Link: ICAEW president pushes for liability limit

An audit cap of around £200m has so far been mooted but, say mid-tier operators, this would only benefit the Big Four audit firms and not work in the public interest at a time when credibility in the profession is most needed.Accountancy Age has learned that a letter has been sent to president of the ICAEW David Illingworth asking for the debate to be widened and for more research into ‘proportionate’ liability.

Jeremy Newman, BDO managing partner, said a cap would be an ‘arbitrary figure’. He added: ‘It would not operate in the public interest.’

Michael Cleary, national managing partner at Grant Thornton, agreed with his concerns telling Accountancy Age that a cap ‘is pretty dangerous and needs to be considered with great care. It is to my mind the last resort’.

A legal source close to the profession said: ‘I hope the government’s got the guts to say no. I find it extraordinary that Hewitt is giving it parliamentary time at all.’

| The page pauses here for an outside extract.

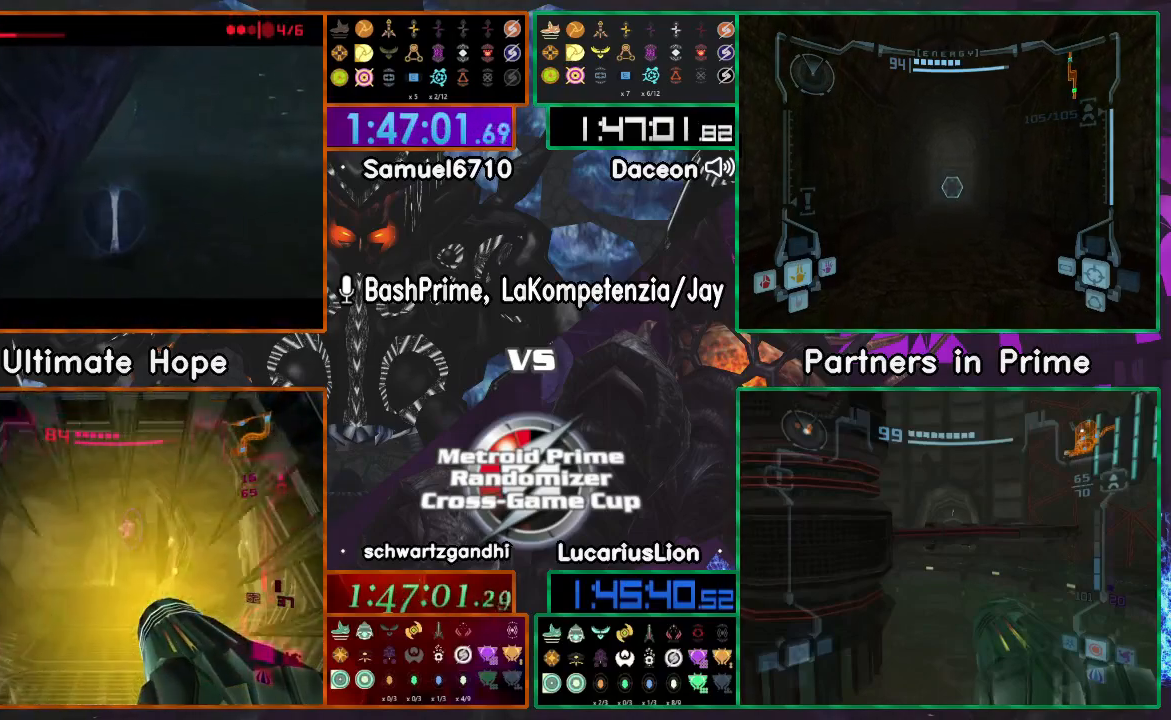
{"dt_ms": 500, "buttons": [], "left_stick": "center", "right_stick": "center", "events": [[217, "A", "up"]]}
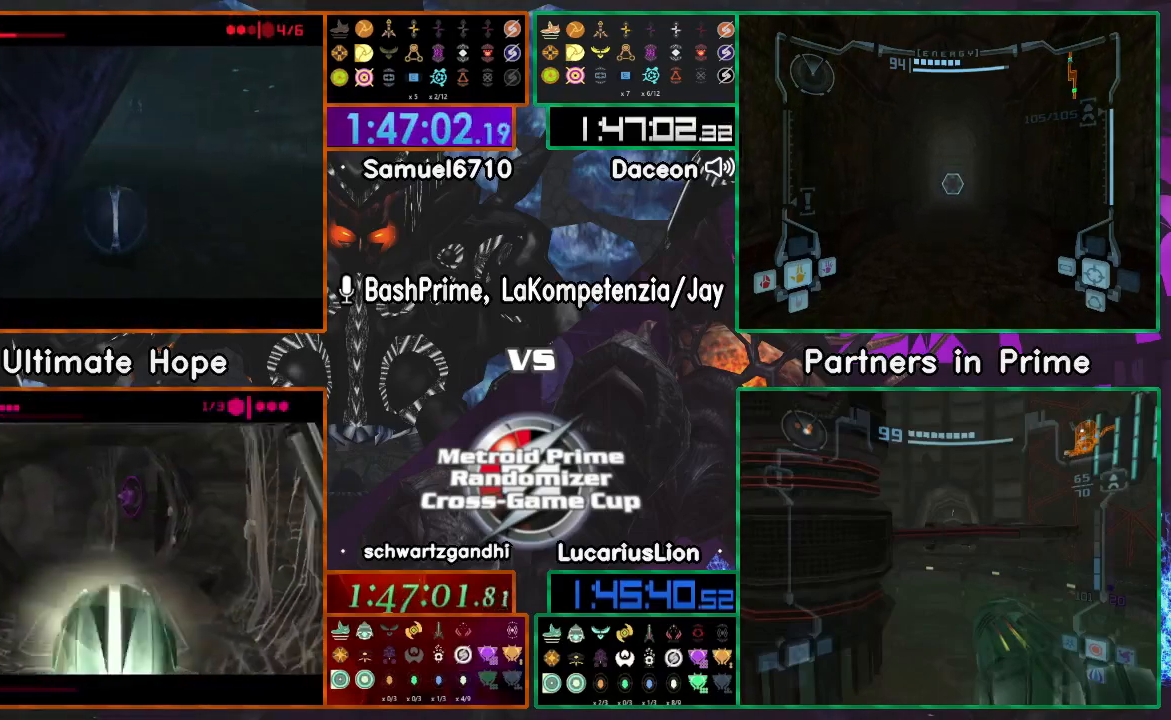
{"dt_ms": 500, "buttons": ["A"], "left_stick": "center", "right_stick": "center", "events": [[450, "A", "down"]]}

The letter will also bring the mid-tier firms into confrontation with ICAEW members who have been lobbying hard for measures to limit the size of damages awarded against the biggest firms.

Peter Wyman, former ICAEW president and now the government’s accountancy ambassador, has argued consistently for a limit on liabilities, whether the change is a cap or proportionate liability.

The department of trade is looking at the issue within the review of company law, which former competition minister Melanie Johnson was overseeing until she left the department this week.

ICAEW technical director Robert Hodgkinson acknowledged that a cap would be ‘a second-class alternative’. But he said: ‘The institute doesn’t have a magic formula for people to pick holes in.’

KPMG CEO John Griffiths Jones said Big Four firms faced particular difficulty because they cannot get insurance cover to safeguard against an Andersen-sized disaster.